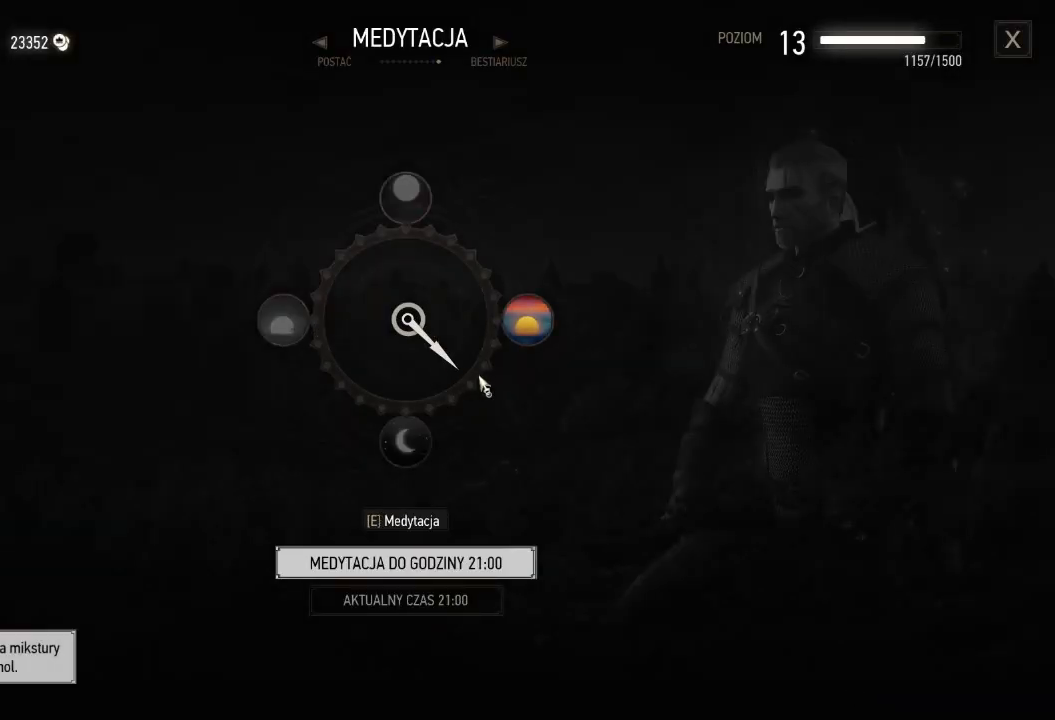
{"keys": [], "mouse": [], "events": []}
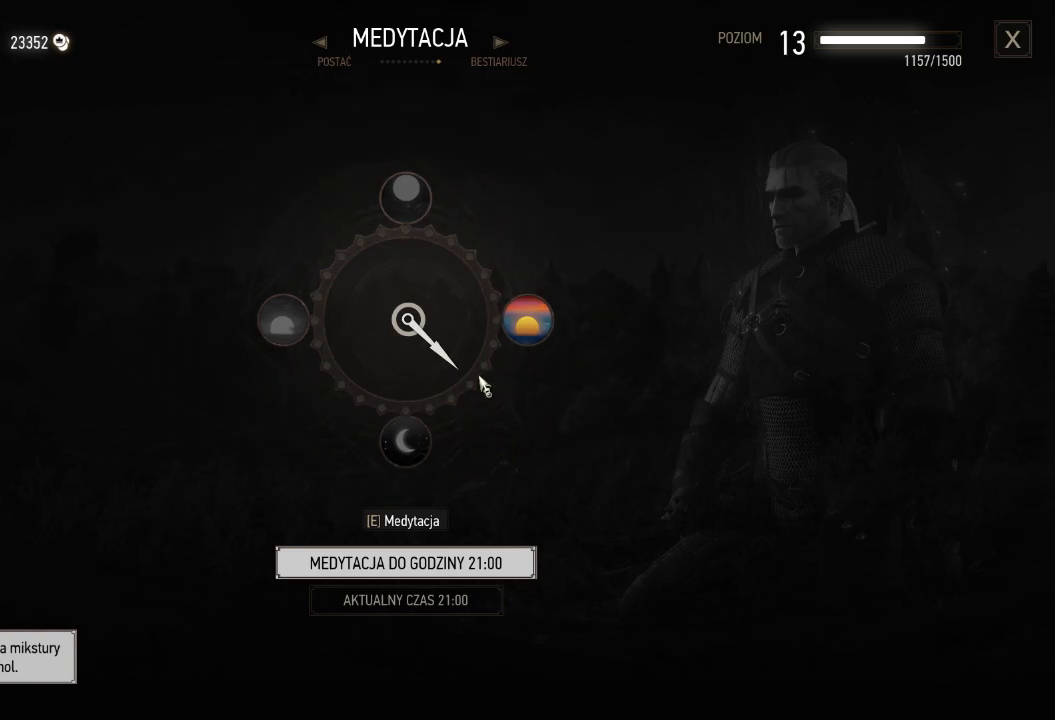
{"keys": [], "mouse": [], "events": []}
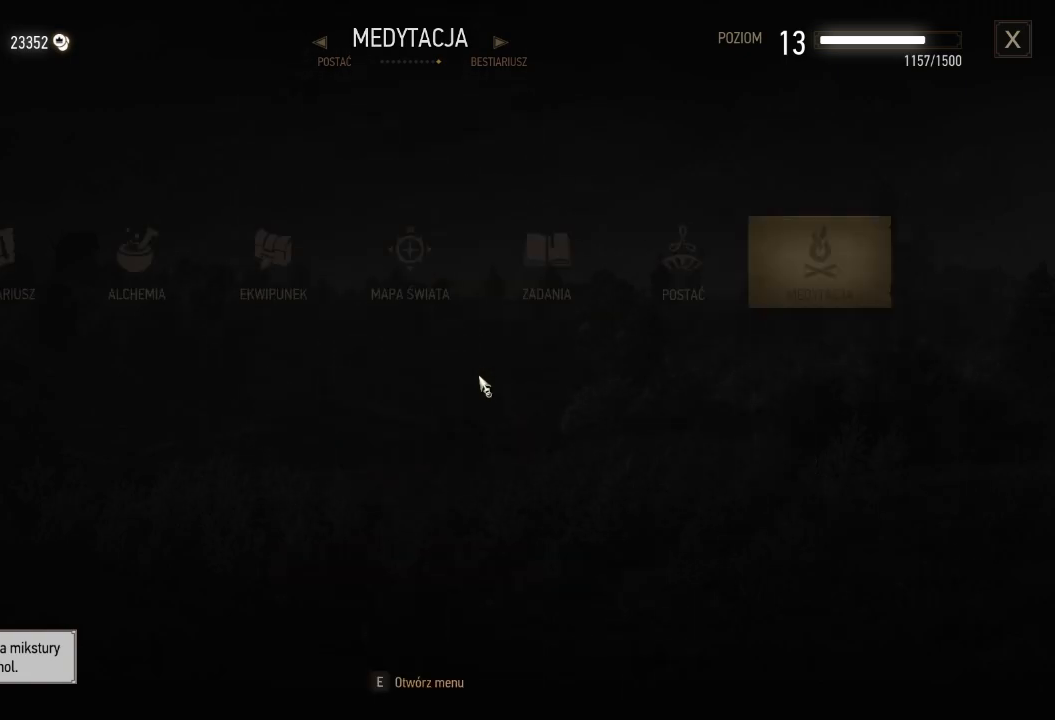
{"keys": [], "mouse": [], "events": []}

Prompt: Transcribe the material exactly, keeping every word and none of the pictures.

Your response:
{"keys": [], "mouse": [], "events": []}
{"keys": [], "mouse": [], "events": []}
{"keys": [], "mouse": [], "events": []}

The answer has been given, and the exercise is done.